> **DATA FOR PROCESSING**
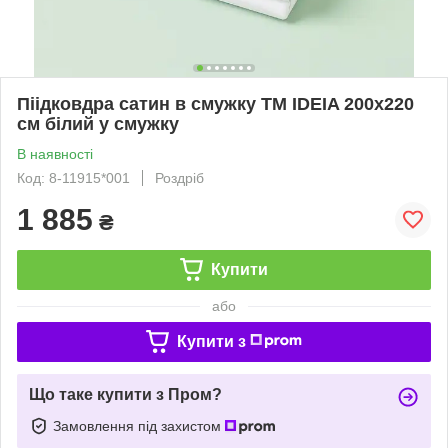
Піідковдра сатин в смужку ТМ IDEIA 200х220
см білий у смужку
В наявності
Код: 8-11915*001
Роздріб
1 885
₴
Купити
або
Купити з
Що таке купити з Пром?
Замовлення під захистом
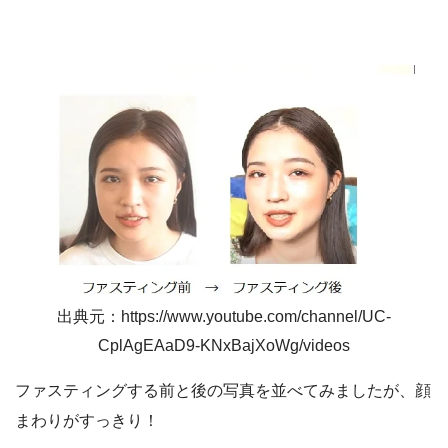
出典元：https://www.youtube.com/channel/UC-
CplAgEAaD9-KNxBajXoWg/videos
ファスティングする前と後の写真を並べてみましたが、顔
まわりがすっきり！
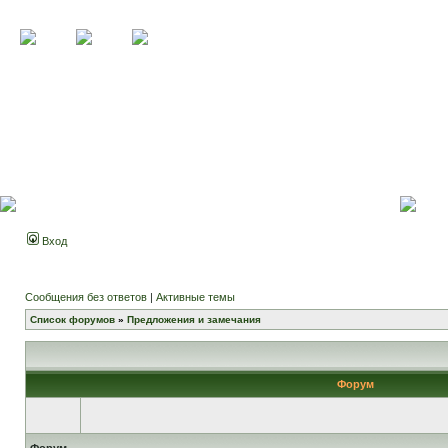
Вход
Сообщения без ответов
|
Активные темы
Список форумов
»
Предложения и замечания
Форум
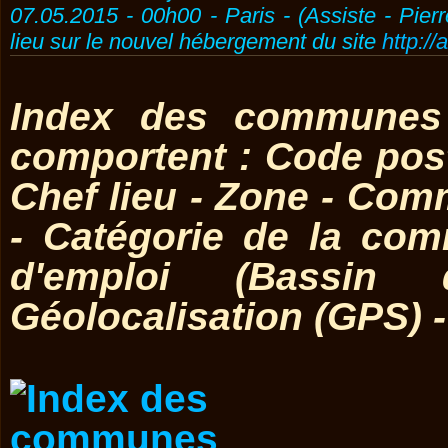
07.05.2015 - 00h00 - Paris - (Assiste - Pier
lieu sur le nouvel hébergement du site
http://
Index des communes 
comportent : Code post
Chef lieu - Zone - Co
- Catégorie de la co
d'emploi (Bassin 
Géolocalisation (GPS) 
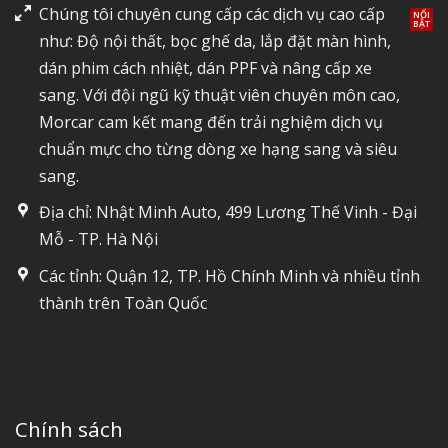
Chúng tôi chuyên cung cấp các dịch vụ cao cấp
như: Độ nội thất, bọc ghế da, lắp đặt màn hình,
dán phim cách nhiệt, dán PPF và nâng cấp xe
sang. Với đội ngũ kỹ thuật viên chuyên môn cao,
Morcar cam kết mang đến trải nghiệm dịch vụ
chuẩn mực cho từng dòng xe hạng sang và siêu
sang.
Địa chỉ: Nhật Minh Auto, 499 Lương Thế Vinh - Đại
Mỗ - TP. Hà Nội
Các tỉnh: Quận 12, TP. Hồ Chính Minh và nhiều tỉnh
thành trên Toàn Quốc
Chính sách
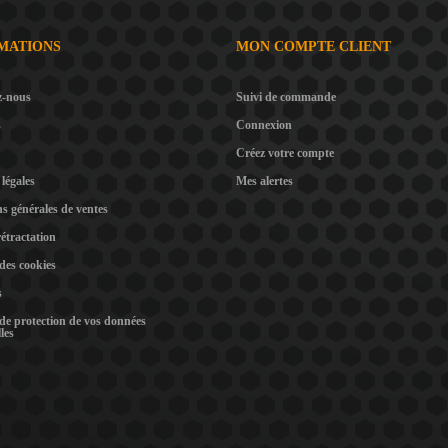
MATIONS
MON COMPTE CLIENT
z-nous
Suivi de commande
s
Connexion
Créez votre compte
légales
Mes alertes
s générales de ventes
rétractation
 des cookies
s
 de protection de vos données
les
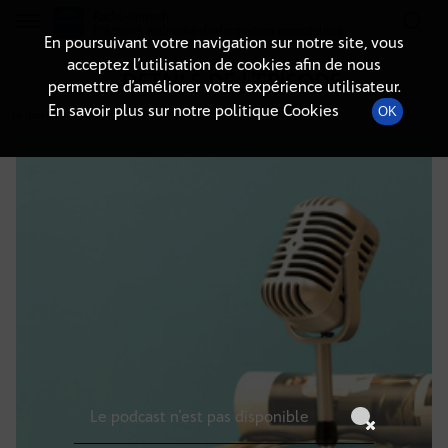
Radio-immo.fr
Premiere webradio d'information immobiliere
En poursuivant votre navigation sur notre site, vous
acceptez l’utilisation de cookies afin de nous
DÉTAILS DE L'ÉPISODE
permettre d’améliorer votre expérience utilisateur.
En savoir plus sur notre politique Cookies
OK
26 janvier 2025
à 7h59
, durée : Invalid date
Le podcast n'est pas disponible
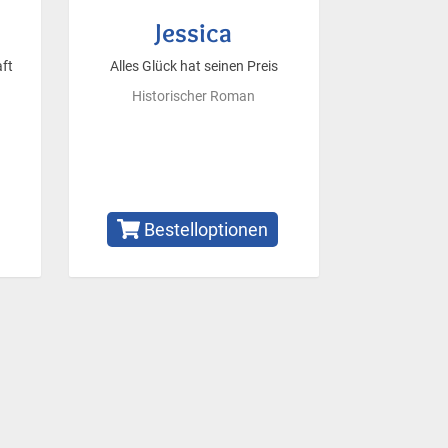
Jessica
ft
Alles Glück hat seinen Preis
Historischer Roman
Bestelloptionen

> **PROBLEM DETAILS**
Exactly as they appear above, write out all the entries, but not the images.

> **ANSWER TO THIS PROBLEM**
Піідковдра сатин в смужку ТМ IDEIA 200х220
см білий у смужку
В наявності
Код: 8-11915*001
Роздріб
1 885
₴
Купити
або
Купити з
Що таке купити з Пром?
Замовлення під захистом
出典元：https://www.youtube.com/channel/UC-
CplAgEAaD9-KNxBajXoWg/videos
ファスティングする前と後の写真を並べてみましたが、顔
まわりがすっきり！
Вход
Сообщения без ответов
|
Активные темы
Список форумов
»
Предложения и замечания
Форум
07.05.2015 - 00h00 - Paris - (Assiste - Pier
lieu sur le nouvel hébergement du site
http://
Index des communes 
comportent : Code post
Chef lieu - Zone - Co
- Catégorie de la co
d'emploi (Bassin 
Géolocalisation (GPS) 
Chúng tôi chuyên cung cấp các dịch vụ cao cấp
như: Độ nội thất, bọc ghế da, lắp đặt màn hình,
dán phim cách nhiệt, dán PPF và nâng cấp xe
sang. Với đội ngũ kỹ thuật viên chuyên môn cao,
Morcar cam kết mang đến trải nghiệm dịch vụ
chuẩn mực cho từng dòng xe hạng sang và siêu
sang.
Địa chỉ: Nhật Minh Auto, 499 Lương Thế Vinh - Đại
Mỗ - TP. Hà Nội
Các tỉnh: Quận 12, TP. Hồ Chính Minh và nhiều tỉnh
thành trên Toàn Quốc
Chính sách
MATIONS
MON COMPTE CLIENT
z-nous
Suivi de commande
s
Connexion
Créez votre compte
légales
Mes alertes
s générales de ventes
rétractation
 des cookies
s
 de protection de vos données
les
Radio-immo.fr
Premiere webradio d'information immobiliere
En poursuivant votre navigation sur notre site, vous
acceptez l’utilisation de cookies afin de nous
DÉTAILS DE L'ÉPISODE
permettre d’améliorer votre expérience utilisateur.
En savoir plus sur notre politique Cookies
OK
26 janvier 2025
à 7h59
, durée : Invalid date
Le podcast n'est pas disponible
Jessica
ft
Alles Glück hat seinen Preis
Historischer Roman
Bestelloptionen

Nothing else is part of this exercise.